Todo en ella resulta efectivo y mágico, el resultado de la suma de guiones que son orfebrería cómica y transpiran autenticidad y sentido de lugar (McGee, la creadora, se ha basado en sus propias experiencias adolescentes en Derry durante los 90); la dirección precisa de Michael Lennox, y unos jóvenes actores sorprendentes, de química explosiva, a los que seguramente vamos a ver en muchas partes en los próximos años. La segunda temporada resulta, si cabe, aún más efectiva y mágica, sobre todo en los episodios dedicados a sendas excursiones para entenderse con chicos protestantes o ver un concierto de Take That. O, como dice la madre de Erin, This And That.

La música es capital en 'Derry girls' y sirve para reforzar no solo el componente nostálgico, sino también la comicidad: véase el uso recurrente de los arranques de 'Saturday night' de Whigfield ("¡dee dee na na na!") o 'All that she wants' de Ace Of Base para reforzar, respectivamente, el aura de delirio y el suspense. Todo encaja, todo fluye y te desencaja. 

Dónde ver las 'Britcoms'

No hace tanto tiempo, poder ver legalmente una 'sitcom' británica pasaba por apoquinar el DVD o Blu-ray de importación, lanzado a precio abusivo en cuanto se acababa de emitir una temporada. La ruina ya lo es un poco menos gracias al auge de la tele de pago y las plataformas de 'streaming': ahora podemos contar con que llegarán a nuestras pantallas, por menos dinero, no todos, pero sí algunos de esos títulos tentadores con reseñas de cuatro o cinco estrellas en 'The Guardian'.

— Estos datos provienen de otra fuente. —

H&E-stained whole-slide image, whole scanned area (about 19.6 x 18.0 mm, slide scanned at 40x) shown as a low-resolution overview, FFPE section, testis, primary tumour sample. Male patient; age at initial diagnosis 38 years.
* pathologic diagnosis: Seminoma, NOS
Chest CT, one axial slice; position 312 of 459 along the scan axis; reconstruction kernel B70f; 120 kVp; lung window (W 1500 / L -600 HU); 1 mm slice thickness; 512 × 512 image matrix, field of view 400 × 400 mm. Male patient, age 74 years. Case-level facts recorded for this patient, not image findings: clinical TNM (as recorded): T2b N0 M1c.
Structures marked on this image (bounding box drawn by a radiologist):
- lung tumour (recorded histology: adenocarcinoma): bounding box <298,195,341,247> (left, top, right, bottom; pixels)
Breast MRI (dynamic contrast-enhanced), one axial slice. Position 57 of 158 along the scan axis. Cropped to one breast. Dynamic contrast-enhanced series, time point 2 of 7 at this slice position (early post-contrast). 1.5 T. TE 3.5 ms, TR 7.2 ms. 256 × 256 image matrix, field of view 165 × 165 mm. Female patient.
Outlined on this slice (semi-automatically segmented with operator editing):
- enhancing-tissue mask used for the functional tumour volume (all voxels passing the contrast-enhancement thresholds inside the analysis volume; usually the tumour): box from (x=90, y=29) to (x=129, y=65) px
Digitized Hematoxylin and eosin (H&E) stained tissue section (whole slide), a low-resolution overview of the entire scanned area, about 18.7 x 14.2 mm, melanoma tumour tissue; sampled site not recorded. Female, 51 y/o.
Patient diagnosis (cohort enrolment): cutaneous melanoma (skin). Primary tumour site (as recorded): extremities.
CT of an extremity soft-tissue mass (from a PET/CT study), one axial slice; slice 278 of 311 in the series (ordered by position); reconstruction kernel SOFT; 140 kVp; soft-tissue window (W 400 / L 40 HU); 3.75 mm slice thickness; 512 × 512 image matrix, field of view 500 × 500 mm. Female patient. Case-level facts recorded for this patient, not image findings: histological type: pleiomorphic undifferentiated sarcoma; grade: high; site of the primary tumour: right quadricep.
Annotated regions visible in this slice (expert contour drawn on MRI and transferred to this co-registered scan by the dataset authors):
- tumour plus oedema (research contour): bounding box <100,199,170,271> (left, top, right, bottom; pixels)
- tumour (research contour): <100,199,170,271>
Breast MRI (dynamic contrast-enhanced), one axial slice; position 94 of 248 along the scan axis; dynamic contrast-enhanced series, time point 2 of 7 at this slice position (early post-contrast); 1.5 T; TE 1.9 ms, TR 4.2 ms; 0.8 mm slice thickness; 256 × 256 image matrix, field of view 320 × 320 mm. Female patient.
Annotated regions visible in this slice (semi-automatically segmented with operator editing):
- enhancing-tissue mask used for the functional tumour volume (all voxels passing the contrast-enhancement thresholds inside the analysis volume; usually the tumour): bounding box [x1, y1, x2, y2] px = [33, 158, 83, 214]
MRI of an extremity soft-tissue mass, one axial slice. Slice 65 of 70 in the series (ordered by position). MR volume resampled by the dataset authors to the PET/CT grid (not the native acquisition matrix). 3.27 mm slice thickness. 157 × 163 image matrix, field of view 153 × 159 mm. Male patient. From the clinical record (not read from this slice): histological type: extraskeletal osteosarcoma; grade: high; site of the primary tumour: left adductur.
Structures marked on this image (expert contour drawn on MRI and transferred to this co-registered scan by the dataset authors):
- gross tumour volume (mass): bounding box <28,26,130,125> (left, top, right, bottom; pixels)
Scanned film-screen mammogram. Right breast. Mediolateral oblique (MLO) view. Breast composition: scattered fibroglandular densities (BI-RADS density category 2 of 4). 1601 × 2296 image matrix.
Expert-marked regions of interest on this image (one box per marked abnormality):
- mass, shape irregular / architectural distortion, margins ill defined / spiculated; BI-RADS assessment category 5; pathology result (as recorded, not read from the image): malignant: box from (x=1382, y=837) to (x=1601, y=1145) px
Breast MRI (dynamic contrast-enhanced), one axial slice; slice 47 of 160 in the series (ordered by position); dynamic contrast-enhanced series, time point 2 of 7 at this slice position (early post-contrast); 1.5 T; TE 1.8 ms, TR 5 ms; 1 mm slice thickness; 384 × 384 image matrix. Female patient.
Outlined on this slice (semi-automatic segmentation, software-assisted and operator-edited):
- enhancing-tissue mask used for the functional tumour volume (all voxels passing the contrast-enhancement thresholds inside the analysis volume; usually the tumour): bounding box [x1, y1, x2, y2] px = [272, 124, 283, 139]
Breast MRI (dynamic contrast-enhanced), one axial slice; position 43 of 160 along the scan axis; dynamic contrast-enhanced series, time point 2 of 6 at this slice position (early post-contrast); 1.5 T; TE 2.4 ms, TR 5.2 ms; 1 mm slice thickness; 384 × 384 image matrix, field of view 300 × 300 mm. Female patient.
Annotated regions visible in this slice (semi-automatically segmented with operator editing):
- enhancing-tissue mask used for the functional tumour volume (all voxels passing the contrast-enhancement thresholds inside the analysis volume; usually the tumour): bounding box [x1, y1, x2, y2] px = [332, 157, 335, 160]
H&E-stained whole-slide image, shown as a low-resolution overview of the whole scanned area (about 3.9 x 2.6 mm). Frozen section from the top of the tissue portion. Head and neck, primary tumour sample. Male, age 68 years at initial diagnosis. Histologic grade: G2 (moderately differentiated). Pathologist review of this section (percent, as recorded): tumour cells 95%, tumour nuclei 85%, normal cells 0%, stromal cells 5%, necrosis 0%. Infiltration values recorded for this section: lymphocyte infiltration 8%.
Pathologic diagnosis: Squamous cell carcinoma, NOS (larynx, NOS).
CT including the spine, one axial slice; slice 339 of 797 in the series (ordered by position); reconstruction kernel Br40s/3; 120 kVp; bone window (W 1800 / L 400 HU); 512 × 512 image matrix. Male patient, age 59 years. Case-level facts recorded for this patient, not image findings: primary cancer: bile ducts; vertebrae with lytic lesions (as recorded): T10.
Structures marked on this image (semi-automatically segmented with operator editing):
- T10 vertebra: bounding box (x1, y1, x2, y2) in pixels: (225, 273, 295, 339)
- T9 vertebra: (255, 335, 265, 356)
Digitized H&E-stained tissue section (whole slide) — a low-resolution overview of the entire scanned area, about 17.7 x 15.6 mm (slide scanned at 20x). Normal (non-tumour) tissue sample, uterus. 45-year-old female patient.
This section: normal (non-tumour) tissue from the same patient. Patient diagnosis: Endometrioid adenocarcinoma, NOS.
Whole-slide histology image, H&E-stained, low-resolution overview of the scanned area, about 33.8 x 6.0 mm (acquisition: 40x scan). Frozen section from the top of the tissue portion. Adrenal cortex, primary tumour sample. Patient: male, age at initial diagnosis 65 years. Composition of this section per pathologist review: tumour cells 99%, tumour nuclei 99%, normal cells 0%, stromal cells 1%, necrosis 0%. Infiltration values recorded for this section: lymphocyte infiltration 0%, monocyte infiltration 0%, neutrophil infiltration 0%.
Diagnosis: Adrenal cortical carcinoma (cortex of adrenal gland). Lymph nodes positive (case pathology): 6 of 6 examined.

Algunos avisos para navegantes, aunque quizá no hagan falta: se puede recuperar la carrera de Phoebe Waller-Bridge a través de Netflix ('Crashing') y Prime Video ('Fleabag'); repasar todas las temporadas de la cruda comedia romántica 'Catastrophe' en Movistar+, o disfrutar de las píldoras de autoterapia conyugal de 'State of the union', escritas por Nick Hornby y dirigidas por Stephen Frears, en HBO. Felices visionados.